Esdras 7, 6-28

Esdras, le chef spirituel

Adin Steinsaltz 

Hommes et femmes de la Bible, p. 217s

 

Les chroniques bibliques permettent d’identifier clairement, lors du retour de l’exil, trois vagues d’immigration et de reconstruction. La deuxième vague, bien que moins nombreuse que la première, fut, par sa qualité, bien plus importante. Conduite par Esdras le scribe, elle était composée d’idéalistes et d’intellectuels, conscients de leur tâche, mieux équipés et mieux soutenus par le gouvernement central perse. Esdras disposait, du moins en théorie, de droits extraordinaires, lui permettant d’agir presque librement au sein de l’administration impériale. 

Esdras, le scribe et le prêtre, arriva donc au pays, nantis de pouvoirs considérables en bonne et due forme que le roi lui avait attribués ; cependant, en dépit de ses soutiens politiques notoires, il se montra incapable de faire face aux difficultés pratiques qui l’attendaient. On sait bien, et l’histoire de la reine Esther le confirme, que toute lettre revêtue de la griffe du roi avait une portée considérable dans l’empire perse. Un tel document donnait à Esdras toute l’autorité nécessaire pour accomplir tout ce qu’il désirait, même pour restaurer le rituel dans le Temple de Jérusalem. Il disposait aussi d’une aide économique du gouvernement central et de larges pouvoirs pour punir quiconque s’opposerait à sa volonté. Il semble pourtant qu’Esdras ne pût, ni ne voulût recourir à l’autorité que lui octroyait la lettre royale et qu’il préférât réaliser ses objectifs en utilisant d’autres moyens. 

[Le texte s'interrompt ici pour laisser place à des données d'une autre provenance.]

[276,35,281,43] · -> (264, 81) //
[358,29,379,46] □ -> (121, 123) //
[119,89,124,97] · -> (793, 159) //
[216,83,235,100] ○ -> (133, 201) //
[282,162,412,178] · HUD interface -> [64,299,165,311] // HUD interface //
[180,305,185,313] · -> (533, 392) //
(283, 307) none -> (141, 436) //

Esdras ne vint pas à Sion pour y devenir une autorité politique, mais pour bâtir une nation exemplaire sur la base d’un modèle bien défini. Il chercha à accomplir quelque chose d’extraordinaire et de tout à fait nouveau. Lui et ses compagnons aspiraient à aller bien au-delà de la simple résurrection de l’état. Arrivé en tant que prêtre et scribe, il se sentait investi de la responsabilité de restaurer la Loi en Israël ; aussi agit-il en tant que maître, guide et véritable chef politico-religieux. Cet élément idéologique se retrouve à travers tous ses actes. Son souhait était d’amener le peuple à une profonde transformation idéologique et religieuse : les ordonnances qu’il institua avaient pour objectif d’introduire une certaine force et un certain caractère spirituels dans le cadre social et politique de la nation. On a pu dire à son propos : Si la Torah n’avait pas été donnée par Moïse, elle aurait pu l’être par Esdras. Avec lui, le peuple accepta une nouvelle fois la Torah ; un tel engagement fut peut-être moins spectaculaire que celui des enfants d’Israël sur le mont Sinaï avec Moïse, mais il n’en fut certes pas moins profond.